Under the Percent of Sales method, the bad debts are estimated as a percentage of the sales during the period. The net credit sales are generally used in the computation. The percentage is arrived at based on past statistics and trends. Under this approach, the existing balance in the allowance for bad debts account is not considered while recording the bad debt expense for the period. This method is also known as the Income Statement approach.

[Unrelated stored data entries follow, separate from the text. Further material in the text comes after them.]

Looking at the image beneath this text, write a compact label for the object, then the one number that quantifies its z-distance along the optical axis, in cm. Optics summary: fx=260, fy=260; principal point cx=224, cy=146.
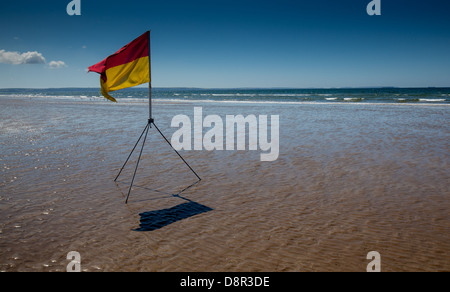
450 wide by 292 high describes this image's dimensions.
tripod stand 504
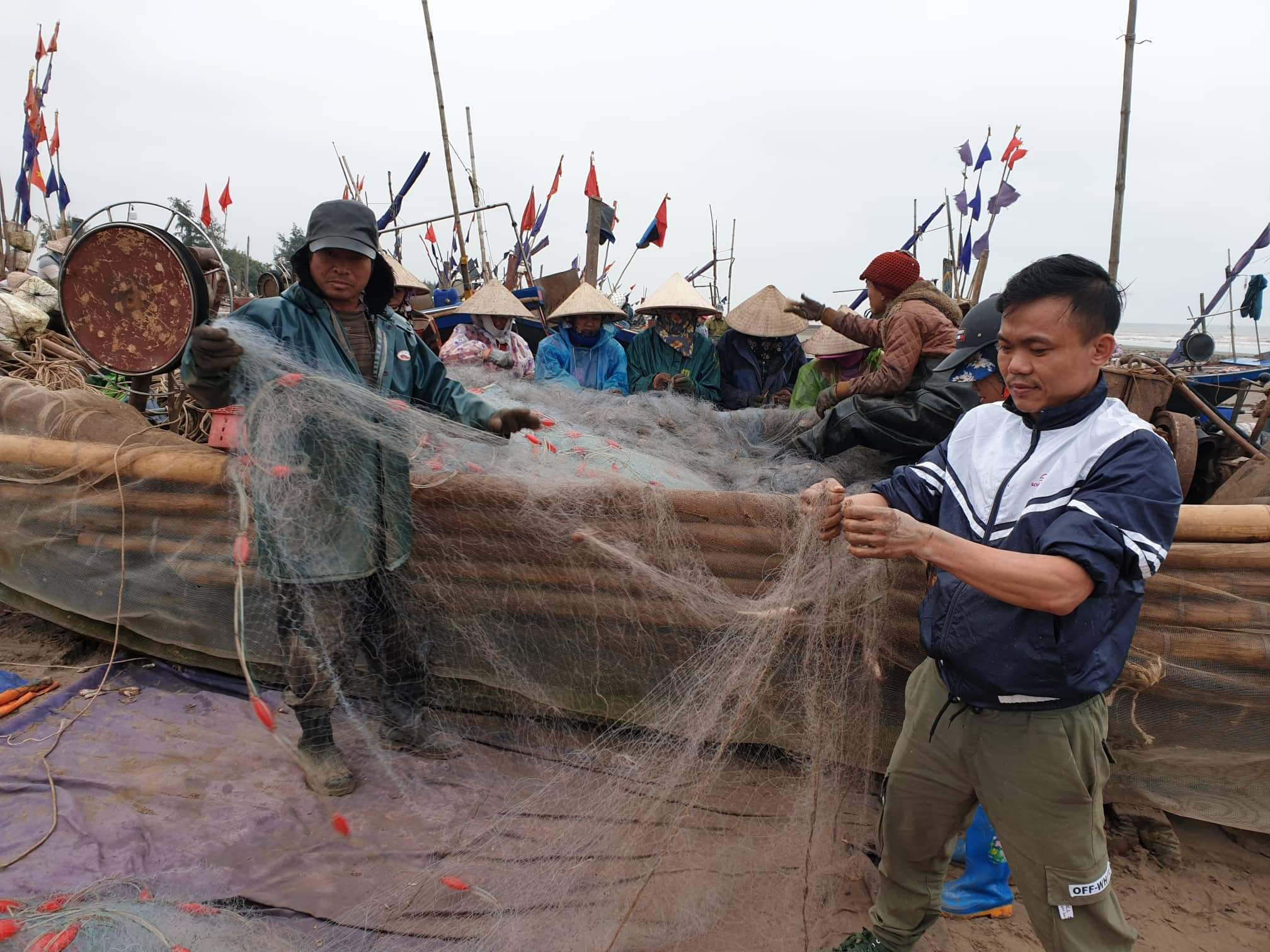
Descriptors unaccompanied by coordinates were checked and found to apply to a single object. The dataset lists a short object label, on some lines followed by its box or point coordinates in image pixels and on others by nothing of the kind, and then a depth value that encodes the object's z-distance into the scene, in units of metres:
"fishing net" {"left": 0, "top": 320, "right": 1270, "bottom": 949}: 2.04
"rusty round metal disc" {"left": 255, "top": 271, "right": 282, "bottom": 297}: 6.25
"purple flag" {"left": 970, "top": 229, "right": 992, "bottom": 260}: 8.99
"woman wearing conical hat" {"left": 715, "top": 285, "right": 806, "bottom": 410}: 5.21
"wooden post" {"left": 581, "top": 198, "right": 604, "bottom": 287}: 7.43
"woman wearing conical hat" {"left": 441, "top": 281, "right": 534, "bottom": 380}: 5.52
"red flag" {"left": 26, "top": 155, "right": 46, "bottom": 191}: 10.51
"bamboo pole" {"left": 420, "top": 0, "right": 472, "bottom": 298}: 8.84
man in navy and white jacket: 1.27
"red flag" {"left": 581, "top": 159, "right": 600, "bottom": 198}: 7.63
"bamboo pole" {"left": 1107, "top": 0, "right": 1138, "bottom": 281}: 6.24
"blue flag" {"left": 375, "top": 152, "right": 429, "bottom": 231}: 9.19
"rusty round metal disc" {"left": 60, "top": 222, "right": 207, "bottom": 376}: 2.76
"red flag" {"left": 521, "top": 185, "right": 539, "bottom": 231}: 12.30
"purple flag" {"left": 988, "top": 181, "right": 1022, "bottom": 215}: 8.64
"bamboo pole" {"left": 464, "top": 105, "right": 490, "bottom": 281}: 10.04
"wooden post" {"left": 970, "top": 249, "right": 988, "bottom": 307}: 8.44
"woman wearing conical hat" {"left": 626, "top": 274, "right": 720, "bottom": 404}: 5.40
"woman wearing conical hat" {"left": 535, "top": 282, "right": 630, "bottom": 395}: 5.20
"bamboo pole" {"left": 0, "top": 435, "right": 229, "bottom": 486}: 3.02
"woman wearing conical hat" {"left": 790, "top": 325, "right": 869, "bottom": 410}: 4.59
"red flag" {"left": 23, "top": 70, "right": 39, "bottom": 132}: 10.29
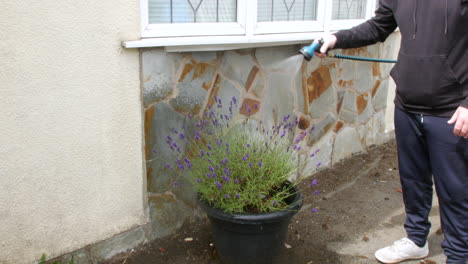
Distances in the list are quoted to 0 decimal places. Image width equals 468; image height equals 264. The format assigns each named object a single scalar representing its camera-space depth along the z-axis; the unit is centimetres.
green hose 340
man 246
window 292
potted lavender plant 267
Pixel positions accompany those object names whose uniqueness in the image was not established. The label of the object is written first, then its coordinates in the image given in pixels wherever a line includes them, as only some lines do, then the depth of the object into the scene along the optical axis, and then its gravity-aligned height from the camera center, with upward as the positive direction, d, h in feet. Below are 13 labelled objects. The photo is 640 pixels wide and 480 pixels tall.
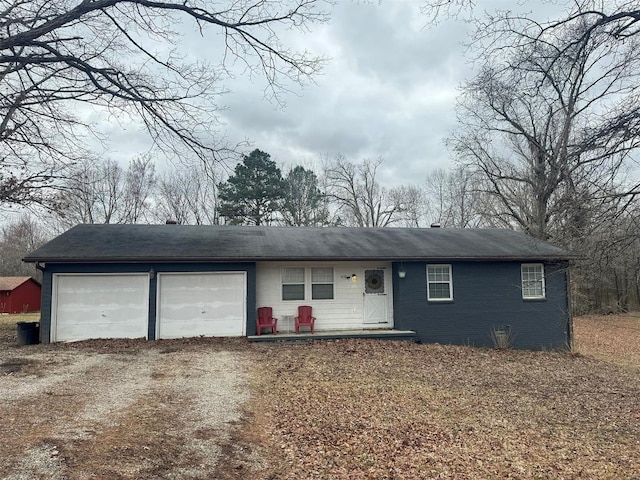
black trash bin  34.60 -3.82
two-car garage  35.81 -1.71
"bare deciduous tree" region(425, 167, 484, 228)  100.16 +20.55
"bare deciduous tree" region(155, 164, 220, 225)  99.09 +19.42
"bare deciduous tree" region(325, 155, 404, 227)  107.76 +22.05
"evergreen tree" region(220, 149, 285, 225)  92.58 +19.50
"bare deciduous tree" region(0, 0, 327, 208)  23.93 +13.75
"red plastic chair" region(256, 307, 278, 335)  38.63 -3.23
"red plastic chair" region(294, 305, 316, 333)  39.45 -3.15
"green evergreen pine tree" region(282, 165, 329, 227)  99.40 +19.64
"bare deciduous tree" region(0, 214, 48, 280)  113.09 +11.26
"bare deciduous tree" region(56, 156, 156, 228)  93.25 +19.96
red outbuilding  90.56 -1.97
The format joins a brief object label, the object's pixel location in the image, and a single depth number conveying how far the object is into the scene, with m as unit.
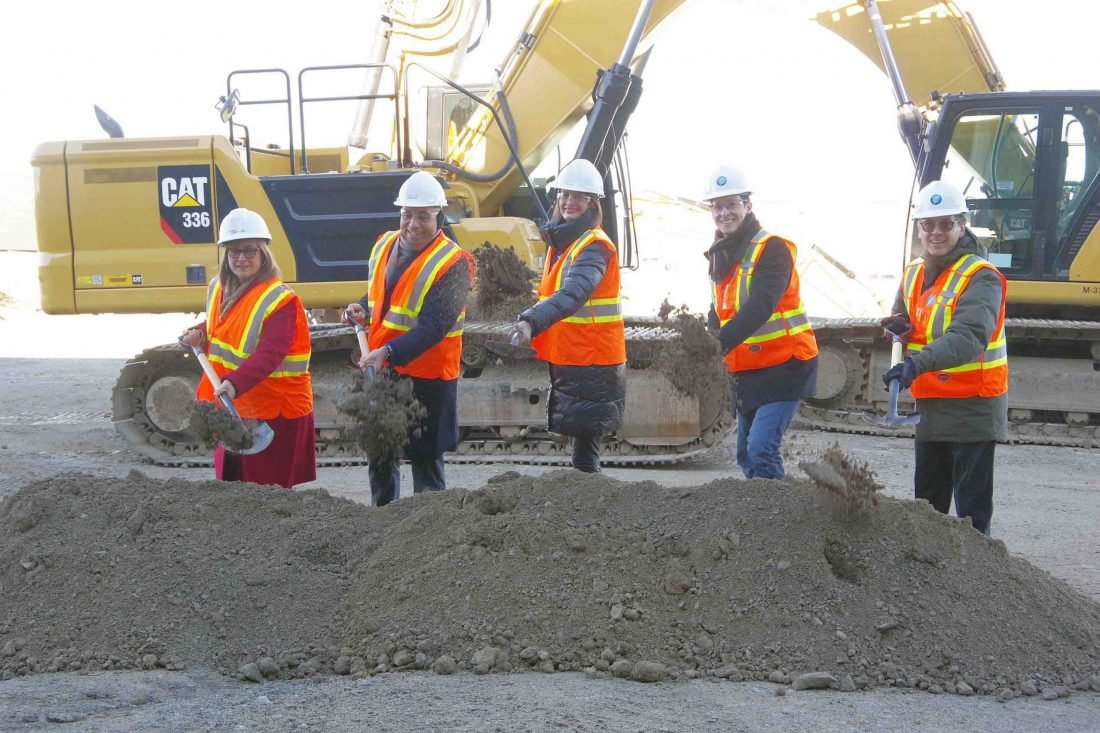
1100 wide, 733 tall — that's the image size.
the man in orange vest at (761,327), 5.18
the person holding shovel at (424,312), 5.30
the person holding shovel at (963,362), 4.77
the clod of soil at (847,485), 4.30
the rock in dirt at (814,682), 3.73
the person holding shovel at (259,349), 5.08
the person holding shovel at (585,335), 5.65
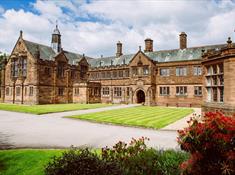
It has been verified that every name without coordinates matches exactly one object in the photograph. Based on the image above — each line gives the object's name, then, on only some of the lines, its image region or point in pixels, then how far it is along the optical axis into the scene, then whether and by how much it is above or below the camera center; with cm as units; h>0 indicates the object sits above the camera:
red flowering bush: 405 -101
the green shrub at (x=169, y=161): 650 -229
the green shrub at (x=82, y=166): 514 -182
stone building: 3897 +375
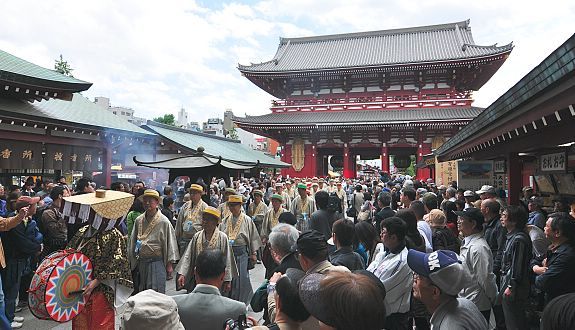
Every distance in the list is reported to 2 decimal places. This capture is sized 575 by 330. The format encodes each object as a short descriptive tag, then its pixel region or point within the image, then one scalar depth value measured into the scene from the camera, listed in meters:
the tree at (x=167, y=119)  56.10
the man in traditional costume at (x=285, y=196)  9.66
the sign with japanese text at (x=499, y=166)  9.84
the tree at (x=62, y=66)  29.36
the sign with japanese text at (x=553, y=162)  6.86
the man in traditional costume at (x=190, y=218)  5.71
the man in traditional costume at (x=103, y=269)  3.65
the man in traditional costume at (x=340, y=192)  12.84
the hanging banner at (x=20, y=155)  9.37
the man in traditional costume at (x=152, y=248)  4.71
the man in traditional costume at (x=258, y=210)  7.45
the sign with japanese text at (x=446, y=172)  12.62
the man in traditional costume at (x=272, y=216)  6.59
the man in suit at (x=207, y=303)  2.37
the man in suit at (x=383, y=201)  6.30
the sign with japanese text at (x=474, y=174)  10.62
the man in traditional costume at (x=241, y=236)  5.11
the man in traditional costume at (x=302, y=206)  8.52
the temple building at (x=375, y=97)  20.97
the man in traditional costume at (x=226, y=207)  5.70
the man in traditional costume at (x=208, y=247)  4.26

The Percent of AR and AR Aging method is also known as the Balance Sheet approach. Under this method of estimating bad debts, the allowance for bad debts is estimated as a percentage of the accounts receivable balance at the end of the period. The estimation is usually done based on an aging analysis of the accounts receivable balance. The likelihood of collectability of receivables outstanding for longer durations is lower than it is for current or more recent receivables. The percentage used for estimation of the allowance for bad debt is hence generally higher for the long outstanding receivables than it is for current receivables.

The bad debt expense is then calculated as a balancing amount after considering the beginning and ending balances in the allowance for bad debts account and the bad debts written-off if any during the period.

The AR Aging method provides a more accurate estimate of the allowance for bad debts and bad debts expense.

Thus, under the Percent of Sales method and the Percent of AR and AR Aging method, the bad debt expense is recorded at the time of estimation of the uncollectible receivables and before the account receivable actually becomes uncollectible. The write-off of the account receivable is done when it is actually determined to be uncollectible by debiting the allowance for bad debts account and crediting accounts receivable. These two methods are thus permitted under GAAP.